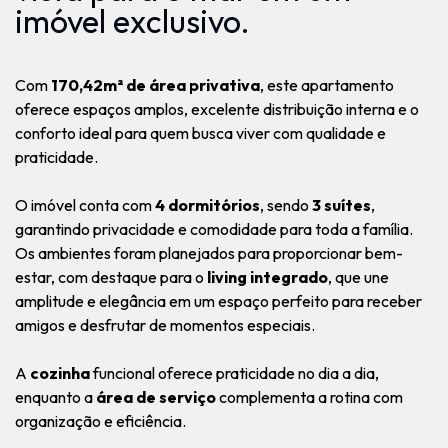
imóvel exclusivo.
Com
170,42m² de área privativa
, este apartamento
oferece espaços amplos, excelente distribuição interna e o
conforto ideal para quem busca viver com qualidade e
praticidade.
O imóvel conta com
4 dormitórios
, sendo
3 suítes
,
garantindo privacidade e comodidade para toda a família.
Os ambientes foram planejados para proporcionar bem-
estar, com destaque para o
living integrado
, que une
amplitude e elegância em um espaço perfeito para receber
amigos e desfrutar de momentos especiais.
A
cozinha
funcional oferece praticidade no dia a dia,
enquanto a
área de serviço
complementa a rotina com
organização e eficiência.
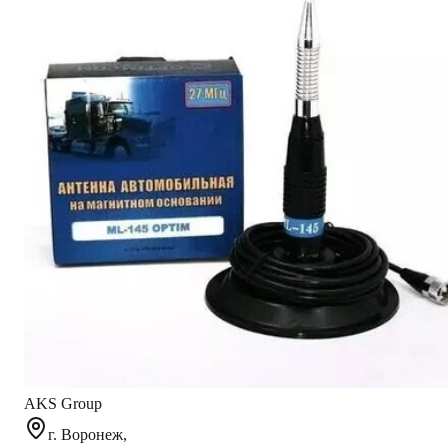
Читать полностью
Характеристики
Фото из
1С
d/3/f/2/d3f297bcec89755eba6aa1928558ce4725103b33_23b4
Вес Брутто
1.125
AKS.market
Бизнес для бизнеса
Крупнейший оптовый оператор автомобильной электроники
в России
Контакты
AKS Group
г. Воронеж,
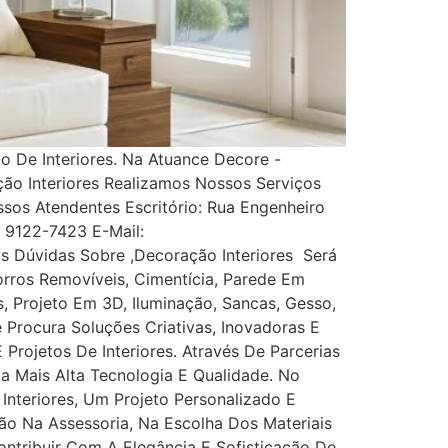
 De Interiores. Na Atuance Decore -
ção Interiores Realizamos Nossos Serviços
s Atendentes Escritório: Rua Engenheiro
1) 9122-7423 E-Mail:
 Dúvidas Sobre ,Decoração Interiores Será
rros Removíveis, Cimentícia, Parede Em
es, Projeto Em 3D, Iluminação, Sancas, Gesso,
ê Procura Soluções Criativas, Inovadoras E
rojetos De Interiores. Através De Parcerias
Da Mais Alta Tecnologia E Qualidade. No
nteriores, Um Projeto Personalizado E
ão Na Assessoria, Na Escolha Dos Materiais
tribuir Com A Elegância E Sofisticação De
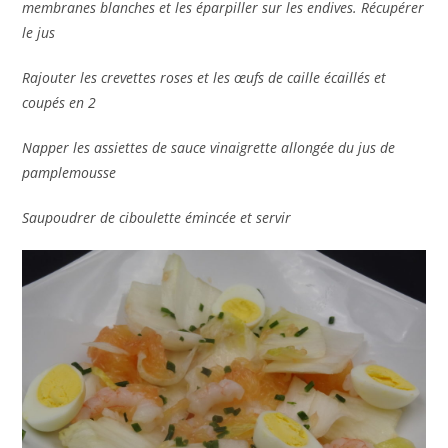
membranes blanches et les éparpiller sur les endives. Récupérer
le jus
Rajouter les crevettes roses et les œufs de caille écaillés et
coupés en 2
Napper les assiettes de sauce vinaigrette allongée du jus de
pamplemousse
Saupoudrer de ciboulette émincée et servir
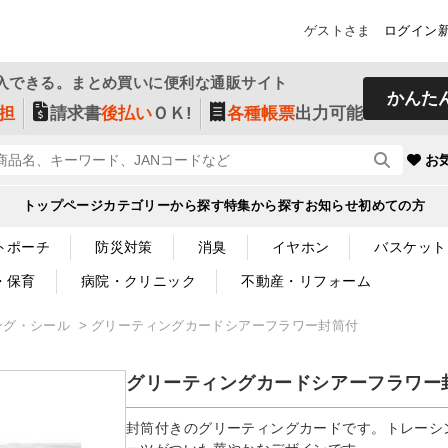
ゲストさま
ログイン
入できる。まとめ買いに便利な通販サイト
かんた
担
請求書
後払い
ＯＫ!
各種帳票
出力可能
お
トップページ
カテゴリーから探す
特集から探す
お知らせ
初めての方
トポーチ
防災対策
消臭
イヤホン
バスケット
・保育
病院・クリニック
不動産・リフォーム
ング・シール
グリーティングカードシアーフラワー封筒付
グリーティングカードシアーフラワー
封筒付きのグリーティングカードです。トレーシ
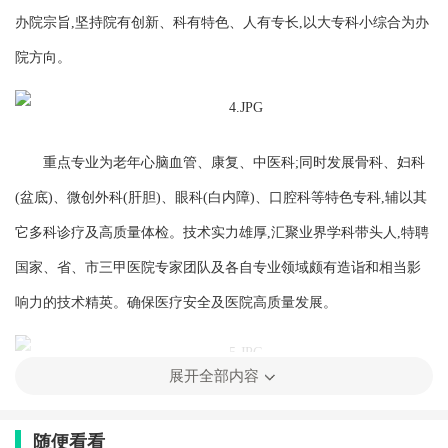
办院宗旨,坚持院有创新、科有特色、人有专长,以大专科小综合为办
院方向。
重点专业为老年心脑血管、康复、中医科;同时发展骨科、妇科
(盆底)、微创外科(肝胆)、眼科(白内障)、口腔科等特色专科,辅以其
它多科诊疗及高质量体检。技术实力雄厚,汇聚业界学科带头人,特聘
国家、省、市三甲医院专家团队及各自专业领域颇有造诣和相当影
响力的技术精英。确保医疗安全及医院高质量发展。
展开全部内容
医院处处体现以人为本的理念。环境优美,温馨舒适,功能完善,流
随便看看
程规范,方便快捷。推行“管家式”服务模式,实现超值服务。全面优化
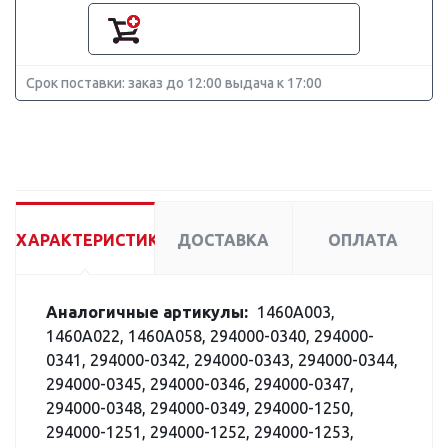
Срок поставки: заказ до 12:00 выдача к 17:00
ХАРАКТЕРИСТИКИ
ДОСТАВКА
ОПЛАТА
Аналогичные артикулы:
1460A003,
1460A022, 1460A058, 294000-0340, 294000-
0341, 294000-0342, 294000-0343, 294000-0344,
294000-0345, 294000-0346, 294000-0347,
294000-0348, 294000-0349, 294000-1250,
294000-1251, 294000-1252, 294000-1253,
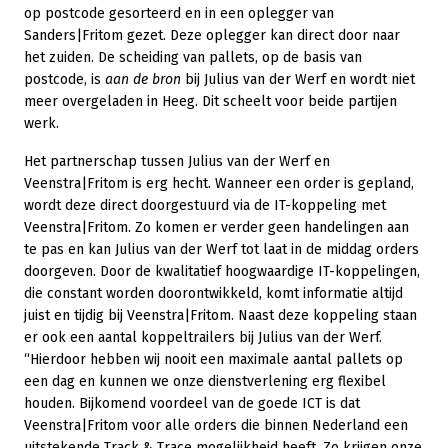
op postcode gesorteerd en in een oplegger van
Sanders|Fritom gezet. Deze oplegger kan direct door naar
het zuiden. De scheiding van pallets, op de basis van
postcode, is
aan de bron
bij Julius van der Werf en wordt niet
meer overgeladen in Heeg. Dit scheelt voor beide partijen
werk.
Het partnerschap tussen Julius van der Werf en
Veenstra|Fritom is erg hecht. Wanneer een order is gepland,
wordt deze direct doorgestuurd via de IT-koppeling met
Veenstra|Fritom. Zo komen er verder geen handelingen aan
te pas en kan Julius van der Werf tot laat in de middag orders
doorgeven. Door de kwalitatief hoogwaardige IT-koppelingen,
die constant worden doorontwikkeld, komt informatie altijd
juist en tijdig bij Veenstra|Fritom. Naast deze koppeling staan
er ook een aantal koppeltrailers bij Julius van der Werf.
“Hierdoor hebben wij nooit een maximale aantal pallets op
een dag en kunnen we onze dienstverlening erg flexibel
houden. Bijkomend voordeel van de goede ICT is dat
Veenstra|Fritom voor alle orders die binnen Nederland een
uitstekende Track & Trace mogelijkheid heeft. Zo krijgen onze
※
What is needed is an exact copy of the entries above, with no images in it.

imóvel exclusivo.
Com
170,42m² de área privativa
, este apartamento
oferece espaços amplos, excelente distribuição interna e o
conforto ideal para quem busca viver com qualidade e
praticidade.
O imóvel conta com
4 dormitórios
, sendo
3 suítes
,
garantindo privacidade e comodidade para toda a família.
Os ambientes foram planejados para proporcionar bem-
estar, com destaque para o
living integrado
, que une
amplitude e elegância em um espaço perfeito para receber
amigos e desfrutar de momentos especiais.
A
cozinha
funcional oferece praticidade no dia a dia,
enquanto a
área de serviço
complementa a rotina com
organização e eficiência.
Читать полностью
Характеристики
Фото из
1С
d/3/f/2/d3f297bcec89755eba6aa1928558ce4725103b33_23b4
Вес Брутто
1.125
AKS.market
Бизнес для бизнеса
Крупнейший оптовый оператор автомобильной электроники
в России
Контакты
AKS Group
г. Воронеж,
 De Interiores. Na Atuance Decore -
ção Interiores Realizamos Nossos Serviços
s Atendentes Escritório: Rua Engenheiro
1) 9122-7423 E-Mail:
 Dúvidas Sobre ,Decoração Interiores Será
rros Removíveis, Cimentícia, Parede Em
es, Projeto Em 3D, Iluminação, Sancas, Gesso,
ê Procura Soluções Criativas, Inovadoras E
rojetos De Interiores. Através De Parcerias
Da Mais Alta Tecnologia E Qualidade. No
nteriores, Um Projeto Personalizado E
ão Na Assessoria, Na Escolha Dos Materiais
tribuir Com A Elegância E Sofisticação De
membranes blanches et les éparpiller sur les endives. Récupérer
le jus
Rajouter les crevettes roses et les œufs de caille écaillés et
coupés en 2
Napper les assiettes de sauce vinaigrette allongée du jus de
pamplemousse
Saupoudrer de ciboulette émincée et servir
ゲストさま
ログイン
入できる。まとめ買いに便利な通販サイト
かんた
担
請求書
後払い
ＯＫ!
各種帳票
出力可能
お
トップページ
カテゴリーから探す
特集から探す
お知らせ
初めての方
トポーチ
防災対策
消臭
イヤホン
バスケット
・保育
病院・クリニック
不動産・リフォーム
ング・シール
グリーティングカードシアーフラワー封筒付
グリーティングカードシアーフラワー
封筒付きのグリーティングカードです。トレーシ
办院宗旨,坚持院有创新、科有特色、人有专长,以大专科小综合为办
院方向。
重点专业为老年心脑血管、康复、中医科;同时发展骨科、妇科
(盆底)、微创外科(肝胆)、眼科(白内障)、口腔科等特色专科,辅以其
它多科诊疗及高质量体检。技术实力雄厚,汇聚业界学科带头人,特聘
国家、省、市三甲医院专家团队及各自专业领域颇有造诣和相当影
响力的技术精英。确保医疗安全及医院高质量发展。
展开全部内容
医院处处体现以人为本的理念。环境优美,温馨舒适,功能完善,流
随便看看
程规范,方便快捷。推行“管家式”服务模式,实现超值服务。全面优化
Срок поставки: заказ до 12:00 выдача к 17:00
ХАРАКТЕРИСТИКИ
ДОСТАВКА
ОПЛАТА
Аналогичные артикулы:
1460A003,
1460A022, 1460A058, 294000-0340, 294000-
0341, 294000-0342, 294000-0343, 294000-0344,
294000-0345, 294000-0346, 294000-0347,
294000-0348, 294000-0349, 294000-1250,
294000-1251, 294000-1252, 294000-1253,
op postcode gesorteerd en in een oplegger van
Sanders|Fritom gezet. Deze oplegger kan direct door naar
het zuiden. De scheiding van pallets, op de basis van
postcode, is
aan de bron
bij Julius van der Werf en wordt niet
meer overgeladen in Heeg. Dit scheelt voor beide partijen
werk.
Het partnerschap tussen Julius van der Werf en
Veenstra|Fritom is erg hecht. Wanneer een order is gepland,
wordt deze direct doorgestuurd via de IT-koppeling met
Veenstra|Fritom. Zo komen er verder geen handelingen aan
te pas en kan Julius van der Werf tot laat in de middag orders
doorgeven. Door de kwalitatief hoogwaardige IT-koppelingen,
die constant worden doorontwikkeld, komt informatie altijd
juist en tijdig bij Veenstra|Fritom. Naast deze koppeling staan
er ook een aantal koppeltrailers bij Julius van der Werf.
“Hierdoor hebben wij nooit een maximale aantal pallets op
een dag en kunnen we onze dienstverlening erg flexibel
houden. Bijkomend voordeel van de goede ICT is dat
Veenstra|Fritom voor alle orders die binnen Nederland een
uitstekende Track & Trace mogelijkheid heeft. Zo krijgen onze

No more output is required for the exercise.